Autumn is here bringing with it the beautiful colors of foliage for us to enjoy.
But there is a very real danger to pets in this season.
As the weather changes, we prepare our homes and our cars for cold weather. One of those changes includes putting antifreeze in our cars.
Most antifreeze contains a sweet-tasting ingredient that pets find attractive. Ethylene Glycol is the name of the toxin.
Even walking through a puddle of antifreeze can be lethal if your pet then licks its paws. Only a small amount can poison your pet. The chemical causes kidney failure. The effects of Ethylene Glycol are immediate and long-term, damaging liver and kidneys. Even if your pet shows no symptoms after a while, the damage is irreversible.
Besides antifreeze, Ethylene Glycol can be found in brake fluid, liquid rust inhibitors, products that prevent plumbing from freezing, hydraulic fluids, solar collectors. Always check labels for ingredients, especially of chemicals, so they can be used safely.
Symptoms of antifreeze ingestion are similar to alcohol intoxication, staggering, excessive thirst, vomiting, rapid breathing, rapid heartbeat, loss of energy, convulsions.
YOU MUST HAVE YOUR PET TREATED WITHIN A FEW HOURS OF INGESTION. IF YOU SUSPECT YOUR PET HAS SWALLOWED ANTIFREEZE, GET HIIM TO YOUR VET OR AN EMERGENCY CLINIC IMMEDIATELY.
The best way to avoid antifreeze poisoning is not to allow your pet in the garage.
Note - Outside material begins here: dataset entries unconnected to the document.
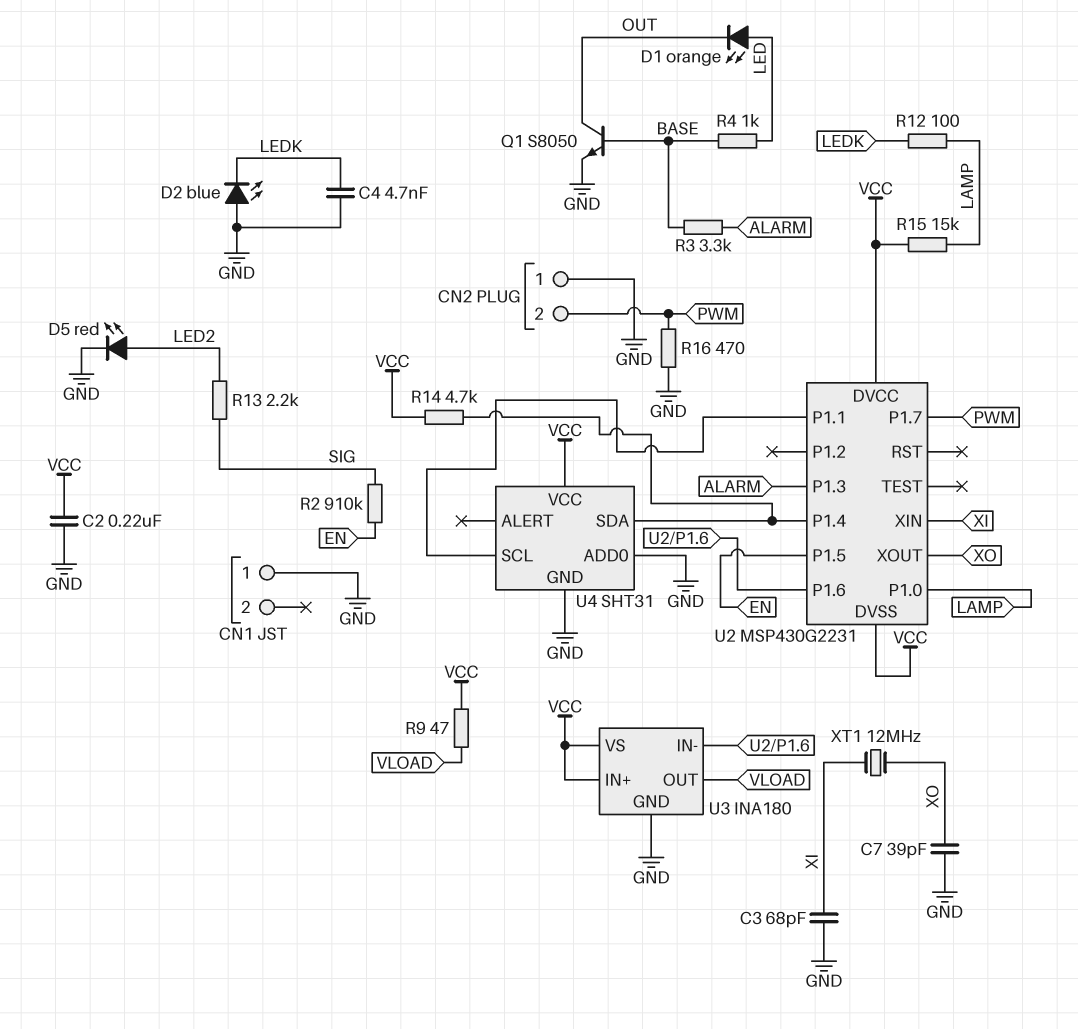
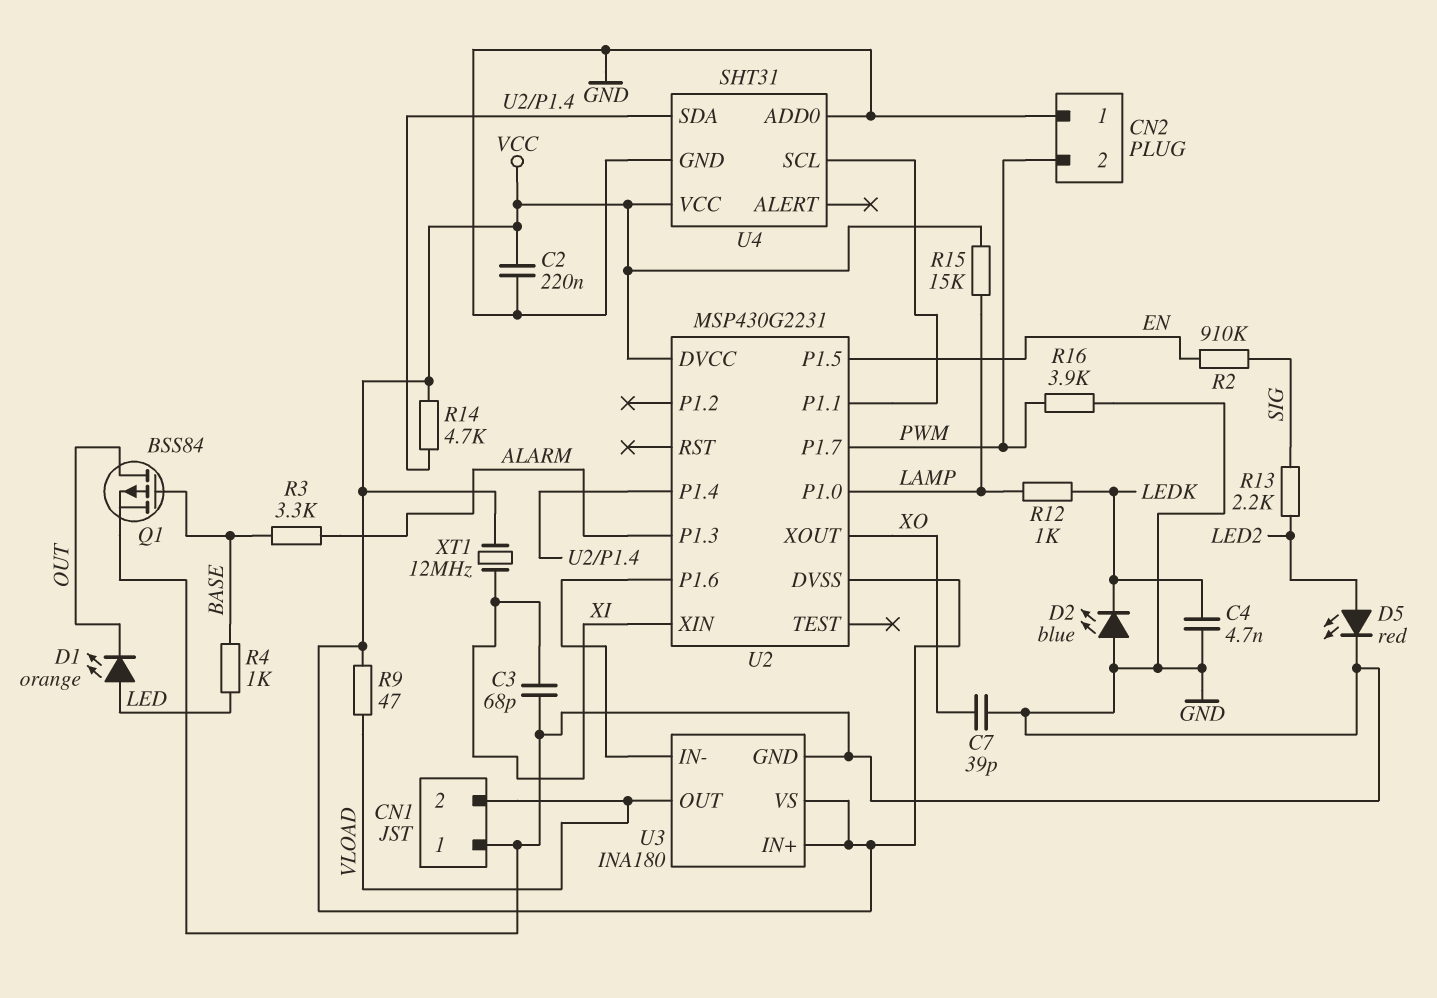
CN1 pin 2: none -> VLOAD
Q1: NPN S8050 (B BASE, C OUT, E GND) -> PMOS BSS84 (G BASE, D OUT, S GND)
R12: 100 (LAMP, LEDK) -> 1k (LAMP, LEDK)
R16: 470 (GND, PWM) -> 3.9k (GND, PWM)
XT1: 12MHz (XI, XO) -> 12MHz (VCC, XI)

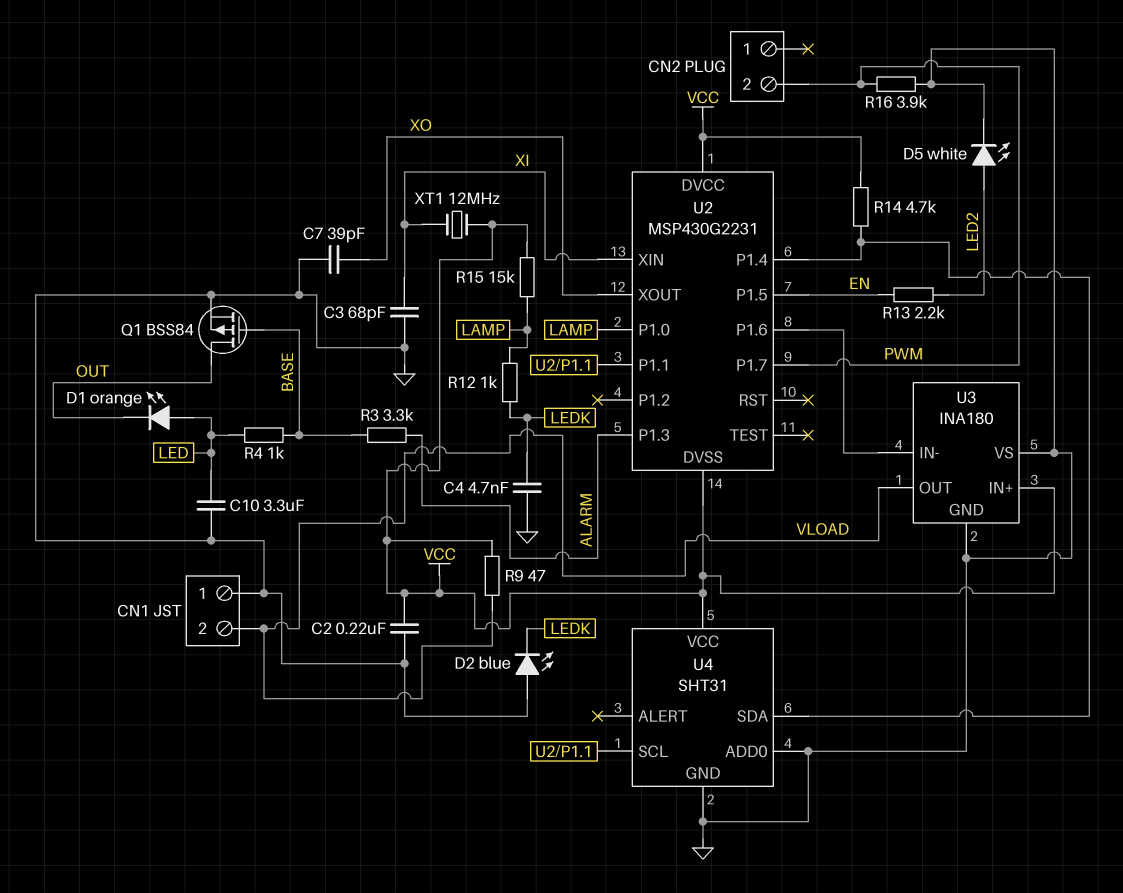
C10: none -> 3.3uF (GND, LED)
CN2 pin 1: GND -> none
D5: LED red (A LED2, K GND) -> LED white (A LED2, K GND)
R2: 910k (EN, SIG) -> none
R13: 2.2k (LED2, SIG) -> 2.2k (EN, LED2)
U3 pin VS: VCC -> GND

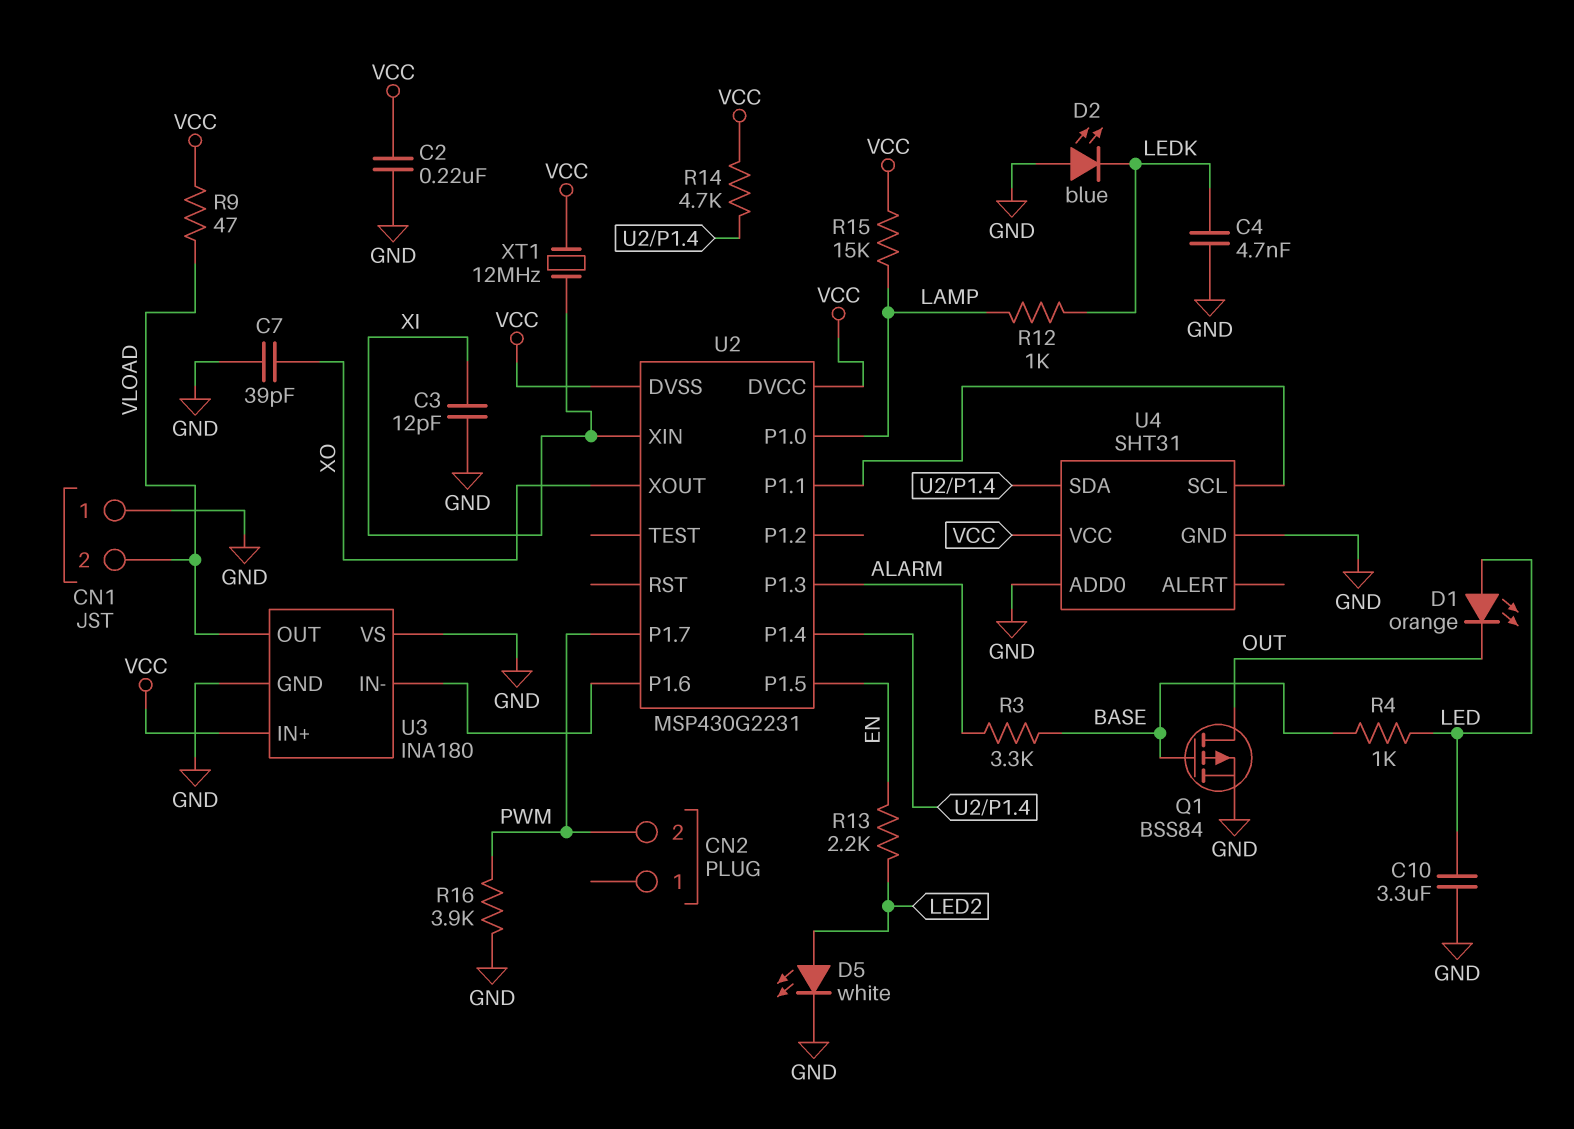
C3: 68pF (GND, XI) -> 12pF (GND, XI)

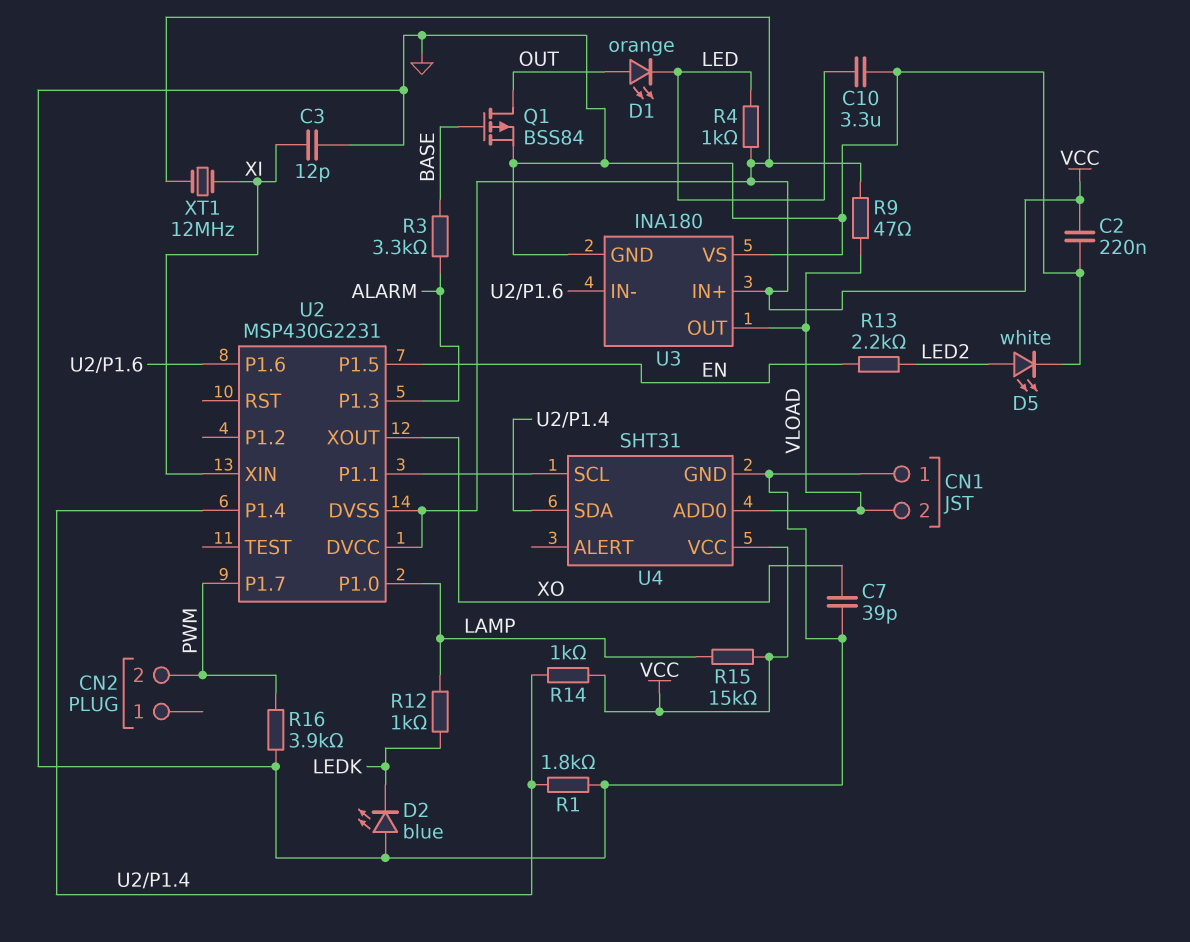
C4: 4.7nF (GND, LEDK) -> none
D1: LED orange (A LED, K OUT) -> LED orange (A OUT, K LED)
R1: none -> 1.8k (GND, U2/P1.4)
R4: 1k (BASE, LED) -> 1k (LED, VCC)
R14: 4.7k (U2/P1.4, VCC) -> 1k (U2/P1.4, VCC)
U4 pin ADD0: GND -> VLOAD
Keep your pets indoors when working on your car. Avoid walking close to garages where there might be some spills. Keep antifreeze stored where pets cannot reach it and dispose of empty containers safely. Thoroughly wash any spills.
There is a safer alternative – use non-toxic Propylene Glycol Antifreeze. But always use caution when dealing with chemicals.